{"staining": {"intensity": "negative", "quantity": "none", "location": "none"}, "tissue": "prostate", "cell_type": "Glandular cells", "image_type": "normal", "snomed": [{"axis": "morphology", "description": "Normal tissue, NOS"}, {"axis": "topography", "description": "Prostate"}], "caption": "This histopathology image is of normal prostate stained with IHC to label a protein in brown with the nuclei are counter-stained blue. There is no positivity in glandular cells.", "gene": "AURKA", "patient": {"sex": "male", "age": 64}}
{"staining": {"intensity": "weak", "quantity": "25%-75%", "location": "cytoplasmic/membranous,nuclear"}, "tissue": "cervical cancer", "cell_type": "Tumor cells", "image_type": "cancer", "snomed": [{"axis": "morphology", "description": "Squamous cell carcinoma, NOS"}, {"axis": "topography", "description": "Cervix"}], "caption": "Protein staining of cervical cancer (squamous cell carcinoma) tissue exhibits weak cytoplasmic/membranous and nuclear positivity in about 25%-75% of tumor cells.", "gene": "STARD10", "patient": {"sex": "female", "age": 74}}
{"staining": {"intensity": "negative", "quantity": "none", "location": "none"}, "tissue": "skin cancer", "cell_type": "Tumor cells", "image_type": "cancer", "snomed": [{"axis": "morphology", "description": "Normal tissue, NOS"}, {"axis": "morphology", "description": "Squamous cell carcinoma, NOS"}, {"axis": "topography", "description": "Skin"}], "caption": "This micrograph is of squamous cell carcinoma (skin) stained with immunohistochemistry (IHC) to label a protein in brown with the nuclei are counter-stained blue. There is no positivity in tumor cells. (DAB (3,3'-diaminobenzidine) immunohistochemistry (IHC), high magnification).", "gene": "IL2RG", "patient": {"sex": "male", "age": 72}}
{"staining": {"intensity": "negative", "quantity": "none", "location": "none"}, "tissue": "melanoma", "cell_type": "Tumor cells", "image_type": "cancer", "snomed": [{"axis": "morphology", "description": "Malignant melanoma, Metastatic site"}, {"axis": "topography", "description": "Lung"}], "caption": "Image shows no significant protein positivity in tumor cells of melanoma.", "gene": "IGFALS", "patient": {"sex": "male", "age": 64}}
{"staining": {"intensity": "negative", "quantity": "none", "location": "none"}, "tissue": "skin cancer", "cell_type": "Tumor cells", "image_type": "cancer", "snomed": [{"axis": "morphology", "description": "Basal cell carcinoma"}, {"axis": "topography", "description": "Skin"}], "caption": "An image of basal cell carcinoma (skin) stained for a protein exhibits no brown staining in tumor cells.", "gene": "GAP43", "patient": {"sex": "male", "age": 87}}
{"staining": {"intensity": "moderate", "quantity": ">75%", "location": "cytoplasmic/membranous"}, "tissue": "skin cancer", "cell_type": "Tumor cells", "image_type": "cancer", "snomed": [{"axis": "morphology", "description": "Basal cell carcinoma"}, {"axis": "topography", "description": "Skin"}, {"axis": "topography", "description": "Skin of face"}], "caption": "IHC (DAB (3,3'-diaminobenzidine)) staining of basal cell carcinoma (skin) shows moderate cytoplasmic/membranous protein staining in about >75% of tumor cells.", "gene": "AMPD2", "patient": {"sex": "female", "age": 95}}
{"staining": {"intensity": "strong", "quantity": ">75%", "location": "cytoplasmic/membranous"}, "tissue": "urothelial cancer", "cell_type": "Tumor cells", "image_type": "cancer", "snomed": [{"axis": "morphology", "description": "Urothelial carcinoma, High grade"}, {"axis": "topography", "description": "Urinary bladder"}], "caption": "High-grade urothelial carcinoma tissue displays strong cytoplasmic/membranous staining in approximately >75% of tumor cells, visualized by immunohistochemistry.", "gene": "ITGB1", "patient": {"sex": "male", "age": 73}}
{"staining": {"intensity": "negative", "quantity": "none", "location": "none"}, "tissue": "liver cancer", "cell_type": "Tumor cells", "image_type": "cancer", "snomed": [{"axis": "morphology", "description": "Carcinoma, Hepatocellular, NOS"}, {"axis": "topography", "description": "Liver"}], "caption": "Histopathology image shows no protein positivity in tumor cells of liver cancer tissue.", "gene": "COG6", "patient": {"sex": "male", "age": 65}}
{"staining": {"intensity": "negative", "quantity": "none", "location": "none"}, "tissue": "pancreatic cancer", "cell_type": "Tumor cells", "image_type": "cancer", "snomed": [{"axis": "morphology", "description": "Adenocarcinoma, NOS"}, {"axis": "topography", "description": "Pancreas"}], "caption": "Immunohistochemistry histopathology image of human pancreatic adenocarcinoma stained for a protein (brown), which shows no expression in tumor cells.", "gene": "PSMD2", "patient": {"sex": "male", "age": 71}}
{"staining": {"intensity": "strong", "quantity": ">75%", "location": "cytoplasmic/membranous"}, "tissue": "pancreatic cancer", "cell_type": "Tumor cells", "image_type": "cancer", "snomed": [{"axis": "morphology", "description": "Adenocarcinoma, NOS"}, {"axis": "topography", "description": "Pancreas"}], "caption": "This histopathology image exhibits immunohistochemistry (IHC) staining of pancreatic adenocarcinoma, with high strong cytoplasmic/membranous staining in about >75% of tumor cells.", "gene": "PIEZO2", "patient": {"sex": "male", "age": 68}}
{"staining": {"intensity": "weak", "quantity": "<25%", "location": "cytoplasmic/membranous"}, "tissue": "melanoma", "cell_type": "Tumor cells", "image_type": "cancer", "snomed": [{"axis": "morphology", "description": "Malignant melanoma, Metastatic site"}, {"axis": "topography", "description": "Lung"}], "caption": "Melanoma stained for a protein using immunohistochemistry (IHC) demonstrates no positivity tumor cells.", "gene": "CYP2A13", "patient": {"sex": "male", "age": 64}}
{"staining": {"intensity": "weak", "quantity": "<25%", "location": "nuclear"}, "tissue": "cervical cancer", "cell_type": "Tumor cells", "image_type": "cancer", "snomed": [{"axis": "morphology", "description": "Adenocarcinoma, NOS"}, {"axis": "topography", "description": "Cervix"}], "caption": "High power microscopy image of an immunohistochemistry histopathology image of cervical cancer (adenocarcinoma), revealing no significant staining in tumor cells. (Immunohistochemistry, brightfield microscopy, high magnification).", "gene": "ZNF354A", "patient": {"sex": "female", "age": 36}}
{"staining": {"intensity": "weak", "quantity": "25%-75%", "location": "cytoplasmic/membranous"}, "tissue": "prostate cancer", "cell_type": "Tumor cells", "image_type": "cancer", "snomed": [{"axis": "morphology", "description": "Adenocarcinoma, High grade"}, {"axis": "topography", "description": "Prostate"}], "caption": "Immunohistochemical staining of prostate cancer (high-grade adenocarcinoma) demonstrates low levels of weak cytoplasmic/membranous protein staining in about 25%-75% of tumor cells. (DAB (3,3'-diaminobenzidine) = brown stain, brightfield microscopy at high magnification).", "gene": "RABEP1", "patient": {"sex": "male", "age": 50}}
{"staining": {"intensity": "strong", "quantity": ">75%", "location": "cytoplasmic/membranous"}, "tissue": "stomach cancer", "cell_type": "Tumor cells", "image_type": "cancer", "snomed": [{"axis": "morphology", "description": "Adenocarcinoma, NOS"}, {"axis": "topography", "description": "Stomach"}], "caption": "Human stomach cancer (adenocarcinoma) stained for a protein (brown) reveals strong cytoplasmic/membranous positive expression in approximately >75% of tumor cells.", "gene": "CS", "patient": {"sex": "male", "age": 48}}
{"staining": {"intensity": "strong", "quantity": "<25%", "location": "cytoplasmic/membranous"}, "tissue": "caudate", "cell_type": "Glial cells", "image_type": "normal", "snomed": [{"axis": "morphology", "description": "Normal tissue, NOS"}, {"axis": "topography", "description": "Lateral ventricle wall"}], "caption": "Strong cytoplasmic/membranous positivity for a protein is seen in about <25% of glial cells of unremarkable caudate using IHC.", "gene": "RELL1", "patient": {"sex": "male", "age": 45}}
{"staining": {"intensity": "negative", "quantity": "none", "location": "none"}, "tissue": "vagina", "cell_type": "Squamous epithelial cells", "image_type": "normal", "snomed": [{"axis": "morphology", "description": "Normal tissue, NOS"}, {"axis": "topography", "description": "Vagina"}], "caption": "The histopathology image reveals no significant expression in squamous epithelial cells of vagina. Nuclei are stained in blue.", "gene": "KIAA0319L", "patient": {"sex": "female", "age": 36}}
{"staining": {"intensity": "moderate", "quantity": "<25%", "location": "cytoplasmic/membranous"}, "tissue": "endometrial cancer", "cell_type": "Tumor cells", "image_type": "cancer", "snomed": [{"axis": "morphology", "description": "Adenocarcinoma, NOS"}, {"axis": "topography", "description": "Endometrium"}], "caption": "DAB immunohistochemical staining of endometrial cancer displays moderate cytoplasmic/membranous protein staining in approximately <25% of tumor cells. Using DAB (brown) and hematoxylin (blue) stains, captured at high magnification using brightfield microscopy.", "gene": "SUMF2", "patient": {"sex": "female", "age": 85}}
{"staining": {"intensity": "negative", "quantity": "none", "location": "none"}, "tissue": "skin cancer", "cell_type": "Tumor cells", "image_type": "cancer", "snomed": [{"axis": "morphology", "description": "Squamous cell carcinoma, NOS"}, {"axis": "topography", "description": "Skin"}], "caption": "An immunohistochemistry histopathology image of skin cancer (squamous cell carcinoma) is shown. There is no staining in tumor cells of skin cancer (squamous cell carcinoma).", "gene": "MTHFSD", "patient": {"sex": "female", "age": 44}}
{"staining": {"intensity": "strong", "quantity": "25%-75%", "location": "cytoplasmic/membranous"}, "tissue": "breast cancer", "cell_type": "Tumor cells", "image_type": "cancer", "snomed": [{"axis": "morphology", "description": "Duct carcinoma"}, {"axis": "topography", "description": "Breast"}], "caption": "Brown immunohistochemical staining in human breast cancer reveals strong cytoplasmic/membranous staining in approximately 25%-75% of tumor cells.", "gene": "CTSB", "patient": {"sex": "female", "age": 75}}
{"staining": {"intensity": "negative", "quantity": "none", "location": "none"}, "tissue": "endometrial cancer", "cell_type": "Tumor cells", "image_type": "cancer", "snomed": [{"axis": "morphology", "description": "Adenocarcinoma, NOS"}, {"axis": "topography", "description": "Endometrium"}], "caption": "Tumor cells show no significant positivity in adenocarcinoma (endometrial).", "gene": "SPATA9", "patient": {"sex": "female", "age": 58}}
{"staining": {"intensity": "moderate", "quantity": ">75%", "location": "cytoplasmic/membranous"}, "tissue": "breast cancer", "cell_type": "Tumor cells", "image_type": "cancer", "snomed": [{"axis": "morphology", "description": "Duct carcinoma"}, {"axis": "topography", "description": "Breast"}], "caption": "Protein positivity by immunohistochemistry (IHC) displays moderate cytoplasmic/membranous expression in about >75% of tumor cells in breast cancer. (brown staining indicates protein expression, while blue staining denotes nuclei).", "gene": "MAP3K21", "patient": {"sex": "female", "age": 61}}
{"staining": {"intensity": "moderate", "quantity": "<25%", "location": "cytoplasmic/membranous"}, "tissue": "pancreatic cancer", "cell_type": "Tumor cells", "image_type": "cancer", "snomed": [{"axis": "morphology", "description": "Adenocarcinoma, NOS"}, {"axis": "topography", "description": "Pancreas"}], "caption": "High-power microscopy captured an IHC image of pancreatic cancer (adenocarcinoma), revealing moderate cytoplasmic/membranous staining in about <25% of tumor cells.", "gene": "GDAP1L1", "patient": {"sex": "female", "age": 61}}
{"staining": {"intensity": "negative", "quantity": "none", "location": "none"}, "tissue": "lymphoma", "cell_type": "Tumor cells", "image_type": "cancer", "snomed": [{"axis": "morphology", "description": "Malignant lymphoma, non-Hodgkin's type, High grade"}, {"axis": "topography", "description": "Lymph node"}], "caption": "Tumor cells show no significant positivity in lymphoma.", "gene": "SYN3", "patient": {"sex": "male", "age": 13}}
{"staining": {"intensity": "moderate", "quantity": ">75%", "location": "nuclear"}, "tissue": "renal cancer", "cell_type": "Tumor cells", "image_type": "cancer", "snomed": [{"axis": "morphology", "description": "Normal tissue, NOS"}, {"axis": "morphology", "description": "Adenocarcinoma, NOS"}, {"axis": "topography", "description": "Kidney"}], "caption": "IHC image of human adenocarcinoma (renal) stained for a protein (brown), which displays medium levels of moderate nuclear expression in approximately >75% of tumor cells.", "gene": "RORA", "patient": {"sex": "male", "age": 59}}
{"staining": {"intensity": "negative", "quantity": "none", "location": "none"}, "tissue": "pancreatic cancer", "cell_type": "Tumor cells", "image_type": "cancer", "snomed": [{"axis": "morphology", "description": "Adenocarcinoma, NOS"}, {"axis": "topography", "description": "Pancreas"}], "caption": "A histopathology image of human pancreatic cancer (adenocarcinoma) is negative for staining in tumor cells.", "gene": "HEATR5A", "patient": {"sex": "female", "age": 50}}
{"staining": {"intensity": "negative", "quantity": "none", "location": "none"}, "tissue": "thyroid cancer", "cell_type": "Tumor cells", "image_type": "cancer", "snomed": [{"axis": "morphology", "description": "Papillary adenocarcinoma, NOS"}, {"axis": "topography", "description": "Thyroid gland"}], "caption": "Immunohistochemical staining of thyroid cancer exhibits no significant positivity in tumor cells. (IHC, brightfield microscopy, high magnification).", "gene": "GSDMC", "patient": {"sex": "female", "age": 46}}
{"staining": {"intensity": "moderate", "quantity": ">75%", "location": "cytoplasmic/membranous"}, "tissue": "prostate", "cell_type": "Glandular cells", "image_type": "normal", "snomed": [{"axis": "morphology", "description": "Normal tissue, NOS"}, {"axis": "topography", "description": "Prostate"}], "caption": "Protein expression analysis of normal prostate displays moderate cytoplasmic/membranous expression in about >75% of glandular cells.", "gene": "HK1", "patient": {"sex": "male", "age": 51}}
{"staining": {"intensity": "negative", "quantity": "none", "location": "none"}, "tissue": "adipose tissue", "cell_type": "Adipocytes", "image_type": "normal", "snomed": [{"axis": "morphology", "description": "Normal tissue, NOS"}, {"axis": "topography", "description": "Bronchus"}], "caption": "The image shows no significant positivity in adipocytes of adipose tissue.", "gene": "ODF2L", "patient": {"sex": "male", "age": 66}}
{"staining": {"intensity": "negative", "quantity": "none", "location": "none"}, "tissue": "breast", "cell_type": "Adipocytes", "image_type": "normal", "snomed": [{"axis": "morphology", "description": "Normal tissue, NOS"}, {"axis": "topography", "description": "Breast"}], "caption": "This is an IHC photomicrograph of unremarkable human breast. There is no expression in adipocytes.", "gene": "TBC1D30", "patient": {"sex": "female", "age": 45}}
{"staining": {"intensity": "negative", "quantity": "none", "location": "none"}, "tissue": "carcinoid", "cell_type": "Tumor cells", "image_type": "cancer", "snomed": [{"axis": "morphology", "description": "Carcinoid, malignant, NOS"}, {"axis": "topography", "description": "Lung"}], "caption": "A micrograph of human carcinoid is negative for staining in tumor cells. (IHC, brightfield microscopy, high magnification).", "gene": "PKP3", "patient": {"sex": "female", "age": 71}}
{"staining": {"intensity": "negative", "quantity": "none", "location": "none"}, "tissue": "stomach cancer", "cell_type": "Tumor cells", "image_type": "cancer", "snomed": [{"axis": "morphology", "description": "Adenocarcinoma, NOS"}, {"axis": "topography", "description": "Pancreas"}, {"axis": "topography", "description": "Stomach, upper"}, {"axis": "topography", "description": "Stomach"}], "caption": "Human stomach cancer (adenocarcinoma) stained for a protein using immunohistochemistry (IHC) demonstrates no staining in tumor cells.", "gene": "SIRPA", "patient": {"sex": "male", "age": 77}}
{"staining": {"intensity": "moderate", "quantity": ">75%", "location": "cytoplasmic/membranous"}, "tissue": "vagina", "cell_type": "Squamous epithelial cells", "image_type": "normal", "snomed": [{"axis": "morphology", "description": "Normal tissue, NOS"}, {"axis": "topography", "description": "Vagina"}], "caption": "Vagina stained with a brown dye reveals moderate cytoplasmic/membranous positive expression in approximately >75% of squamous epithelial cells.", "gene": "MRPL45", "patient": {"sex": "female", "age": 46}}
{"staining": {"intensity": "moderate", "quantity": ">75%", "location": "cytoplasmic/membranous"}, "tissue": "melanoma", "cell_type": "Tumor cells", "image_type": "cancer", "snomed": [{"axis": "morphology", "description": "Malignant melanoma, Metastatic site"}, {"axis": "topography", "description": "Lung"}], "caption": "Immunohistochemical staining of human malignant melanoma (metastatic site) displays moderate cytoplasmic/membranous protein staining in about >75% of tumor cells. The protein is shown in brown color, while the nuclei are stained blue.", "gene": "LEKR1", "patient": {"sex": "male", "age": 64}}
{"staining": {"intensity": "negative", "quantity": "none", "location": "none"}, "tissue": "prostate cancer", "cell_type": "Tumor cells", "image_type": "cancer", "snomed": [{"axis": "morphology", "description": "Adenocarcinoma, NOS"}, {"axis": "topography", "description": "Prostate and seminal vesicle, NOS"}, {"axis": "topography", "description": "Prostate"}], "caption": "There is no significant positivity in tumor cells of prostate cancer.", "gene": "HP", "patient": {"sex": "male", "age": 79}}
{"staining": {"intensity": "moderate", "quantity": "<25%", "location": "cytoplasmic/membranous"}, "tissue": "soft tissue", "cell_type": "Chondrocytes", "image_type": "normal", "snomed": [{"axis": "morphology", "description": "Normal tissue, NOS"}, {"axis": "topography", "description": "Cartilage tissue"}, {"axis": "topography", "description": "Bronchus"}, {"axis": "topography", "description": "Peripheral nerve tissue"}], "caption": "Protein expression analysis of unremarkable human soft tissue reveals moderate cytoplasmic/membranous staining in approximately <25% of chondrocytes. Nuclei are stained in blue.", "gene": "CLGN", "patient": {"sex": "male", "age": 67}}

────────

Above are the records; copy exactly the lines from the line with "non-Hodgkin's type, High" through the line with "human pancreatic cancer", both included.

**Result:**
{"staining": {"intensity": "negative", "quantity": "none", "location": "none"}, "tissue": "lymphoma", "cell_type": "Tumor cells", "image_type": "cancer", "snomed": [{"axis": "morphology", "description": "Malignant lymphoma, non-Hodgkin's type, High grade"}, {"axis": "topography", "description": "Lymph node"}], "caption": "Tumor cells show no significant positivity in lymphoma.", "gene": "SYN3", "patient": {"sex": "male", "age": 13}}
{"staining": {"intensity": "moderate", "quantity": ">75%", "location": "nuclear"}, "tissue": "renal cancer", "cell_type": "Tumor cells", "image_type": "cancer", "snomed": [{"axis": "morphology", "description": "Normal tissue, NOS"}, {"axis": "morphology", "description": "Adenocarcinoma, NOS"}, {"axis": "topography", "description": "Kidney"}], "caption": "IHC image of human adenocarcinoma (renal) stained for a protein (brown), which displays medium levels of moderate nuclear expression in approximately >75% of tumor cells.", "gene": "RORA", "patient": {"sex": "male", "age": 59}}
{"staining": {"intensity": "negative", "quantity": "none", "location": "none"}, "tissue": "pancreatic cancer", "cell_type": "Tumor cells", "image_type": "cancer", "snomed": [{"axis": "morphology", "description": "Adenocarcinoma, NOS"}, {"axis": "topography", "description": "Pancreas"}], "caption": "A histopathology image of human pancreatic cancer (adenocarcinoma) is negative for staining in tumor cells.", "gene": "HEATR5A", "patient": {"sex": "female", "age": 50}}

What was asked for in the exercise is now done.